Task item
Could you please find each line in the records that contains the word "EnigmaDownloader" and copy it?

Material provided
──────────────────────────────

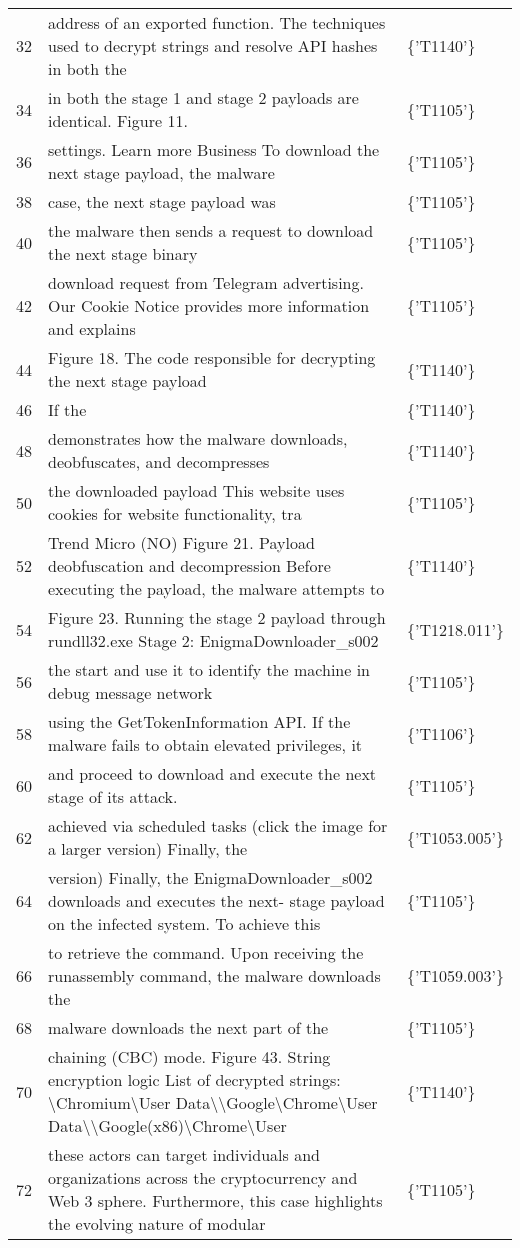 \begin{tabular}{rll}
32 & address of an exported function. The techniques used to decrypt strings and resolve API hashes in both the & \{'T1140'\} \\
34 & in both the stage 1 and stage 2 payloads are identical. Figure 11. & \{'T1105'\} \\
36 & settings. Learn more Business   To download the next stage payload, the malware  & \{'T1105'\} \\
38 & case, the next stage payload was  & \{'T1105'\} \\
40 & the malware then sends a request to download the next stage binary  & \{'T1105'\} \\
42 & download request from Telegram advertising. Our Cookie Notice provides more information and explains & \{'T1105'\} \\
44 & Figure 18. The code responsible for decrypting the next stage payload  & \{'T1140'\} \\
46 & If the  & \{'T1140'\} \\
48 & demonstrates how the malware downloads, deobfuscates, and decompresses  & \{'T1140'\} \\
50 & the downloaded payload   This website uses cookies for website functionality, tra & \{'T1105'\} \\
52 &   Trend Micro (NO) Figure 21. Payload deobfuscation and decompression Before executing the payload, the malware attempts to & \{'T1140'\} \\
54 & Figure 23. Running the stage 2 payload through rundll32.exe Stage 2: EnigmaDownloader\_s002   & \{'T1218.011'\} \\
56 & the start and use it to identify the machine in debug message network & \{'T1105'\} \\
58 & using the GetTokenInformation API. If the malware fails to obtain elevated privileges, it & \{'T1106'\} \\
60 & and proceed to download and execute the next stage of its attack.   & \{'T1105'\} \\
62 & achieved via scheduled tasks (click the image for a larger version) Finally, the & \{'T1053.005'\} \\
64 & version) Finally, the EnigmaDownloader\_s002 downloads and executes the next- stage payload on the infected system. To achieve this & \{'T1105'\} \\
66 & to retrieve the command. Upon receiving the runassembly command, the malware downloads the & \{'T1059.003'\} \\
68 & malware downloads the next part of the  & \{'T1105'\} \\
70 & chaining (CBC) mode. Figure 43. String encryption logic List of decrypted strings: \textbackslash Chromium\textbackslash User Data\textbackslash \space   \textbackslash Google\textbackslash Chrome\textbackslash User Data\textbackslash \space \textbackslash Google(x86)\textbackslash Chrome\textbackslash User & \{'T1140'\} \\
72 & these actors can target individuals and organizations across the cryptocurrency and Web 3 sphere. Furthermore, this case highlights the evolving nature of modular & \{'T1105'\} \\
\bottomrule
\end{tabular}
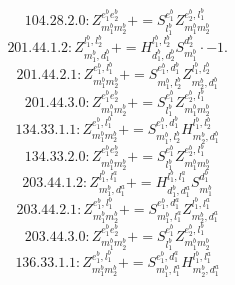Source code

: \documentclass[letterpaper,10pt,fleqn,leqno,onecolumn]{article}
\begin{document}
\begin{equation} \;\;\;\;\;\;  104.28.2.0: Z^{e_{1}^{b}e_{2}^{b}}_{m_{1}^{b}m_{2}^{b}}+=S^{e_{1}^{b}}_{l_{1}^{b}}Z^{e_{2}^{b},l_{1}^{b}}_{m_{1}^{b}m_{2}^{b}} \end{equation}
\begin{equation} \;\;\;\;\;\;  201.44.1.2: Z^{l_{1}^{b},l_{2}^{b}}_{m_{1}^{b},d_{1}^{b}}+=H^{l_{1}^{b},l_{2}^{b}}_{d_{1}^{b},d_{2}^{b}}S^{d_{2}^{b}}_{m_{1}^{b}}\cdot -1. \end{equation}
\begin{equation} \;\;\;\;\;\;  201.44.2.1: Z^{e_{1}^{b},l_{1}^{b}}_{m_{1}^{b}m_{2}^{b}}+=S^{e_{1}^{b},d_{1}^{b}}_{m_{1}^{b},l_{2}^{b}}Z^{l_{1}^{b},l_{2}^{b}}_{m_{2}^{b},d_{1}^{b}} \end{equation}
\begin{equation} \;\;\;\;\;\;  201.44.3.0: Z^{e_{1}^{b}e_{2}^{b}}_{m_{1}^{b}m_{2}^{b}}+=S^{e_{1}^{b}}_{l_{1}^{b}}Z^{e_{2}^{b},l_{1}^{b}}_{m_{1}^{b}m_{2}^{b}} \end{equation}
\begin{equation} \;\;\;\;\;\;  134.33.1.1: Z^{e_{1}^{b},l_{1}^{b}}_{m_{1}^{b}m_{2}^{b}}+=S^{e_{1}^{b},d_{1}^{b}}_{m_{1}^{b},l_{2}^{b}}H^{l_{1}^{b},l_{2}^{b}}_{m_{2}^{b},d_{1}^{b}} \end{equation}
\begin{equation} \;\;\;\;\;\;  134.33.2.0: Z^{e_{1}^{b}e_{2}^{b}}_{m_{1}^{b}m_{2}^{b}}+=S^{e_{1}^{b}}_{l_{1}^{b}}Z^{e_{2}^{b},l_{1}^{b}}_{m_{1}^{b}m_{2}^{b}} \end{equation}
\begin{equation} \;\;\;\;\;\;  203.44.1.2: Z^{l_{1}^{b},l_{1}^{a}}_{m_{1}^{b},d_{1}^{a}}+=H^{l_{1}^{b},l_{1}^{a}}_{d_{1}^{b},d_{1}^{a}}S^{d_{1}^{b}}_{m_{1}^{b}} \end{equation}
\begin{equation} \;\;\;\;\;\;  203.44.2.1: Z^{e_{1}^{b},l_{1}^{b}}_{m_{1}^{b}m_{2}^{b}}+=S^{e_{1}^{b},d_{1}^{a}}_{m_{1}^{b},l_{1}^{a}}Z^{l_{1}^{b},l_{1}^{a}}_{m_{2}^{b},d_{1}^{a}} \end{equation}
\begin{equation} \;\;\;\;\;\;  203.44.3.0: Z^{e_{1}^{b}e_{2}^{b}}_{m_{1}^{b}m_{2}^{b}}+=S^{e_{1}^{b}}_{l_{1}^{b}}Z^{e_{2}^{b},l_{1}^{b}}_{m_{1}^{b}m_{2}^{b}} \end{equation}
\begin{equation} \;\;\;\;\;\;  136.33.1.1: Z^{e_{1}^{b},l_{1}^{b}}_{m_{1}^{b}m_{2}^{b}}+=S^{e_{1}^{b},d_{1}^{a}}_{m_{1}^{b},l_{1}^{a}}H^{l_{1}^{b},l_{1}^{a}}_{m_{2}^{b},d_{1}^{a}} \end{equation}
\end{document}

──────────────────────────────

Response to this exercise
54 & Figure 23. Running the stage 2 payload through rundll32.exe Stage 2: EnigmaDownloader\_s002   & \{'T1218.011'\} \\
64 & version) Finally, the EnigmaDownloader\_s002 downloads and executes the next- stage payload on the infected system. To achieve this & \{'T1105'\} \\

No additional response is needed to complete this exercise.